## WRITTEN TASK
Look through the data below. Pick out the lines holding the string "produits".

## RAW DATA

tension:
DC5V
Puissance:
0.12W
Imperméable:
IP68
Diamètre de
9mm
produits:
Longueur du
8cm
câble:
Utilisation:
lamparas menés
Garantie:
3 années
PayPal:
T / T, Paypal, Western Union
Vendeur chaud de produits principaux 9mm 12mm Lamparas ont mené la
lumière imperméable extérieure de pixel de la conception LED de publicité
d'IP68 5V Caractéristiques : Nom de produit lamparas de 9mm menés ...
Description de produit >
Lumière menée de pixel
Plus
---
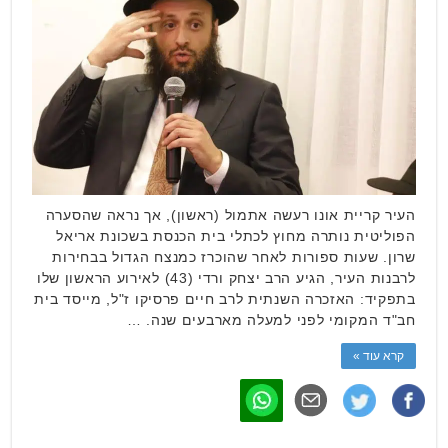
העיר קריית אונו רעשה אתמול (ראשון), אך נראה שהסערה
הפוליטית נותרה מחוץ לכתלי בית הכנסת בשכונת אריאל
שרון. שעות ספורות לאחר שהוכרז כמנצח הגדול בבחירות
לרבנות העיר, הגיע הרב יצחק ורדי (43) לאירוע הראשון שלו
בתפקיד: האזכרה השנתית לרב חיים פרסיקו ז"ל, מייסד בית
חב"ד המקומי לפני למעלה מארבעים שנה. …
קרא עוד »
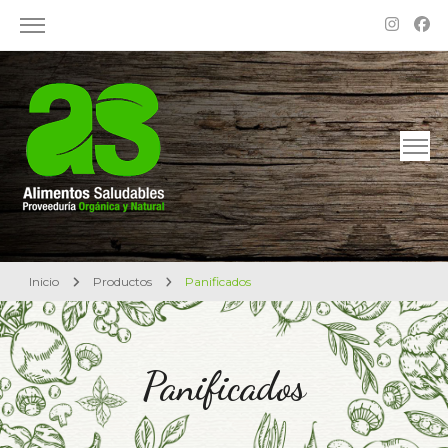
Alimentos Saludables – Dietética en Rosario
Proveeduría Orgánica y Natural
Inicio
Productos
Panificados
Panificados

## ANSWER FOR THE TASK
produits:
Vendeur chaud de produits principaux 9mm 12mm Lamparas ont mené la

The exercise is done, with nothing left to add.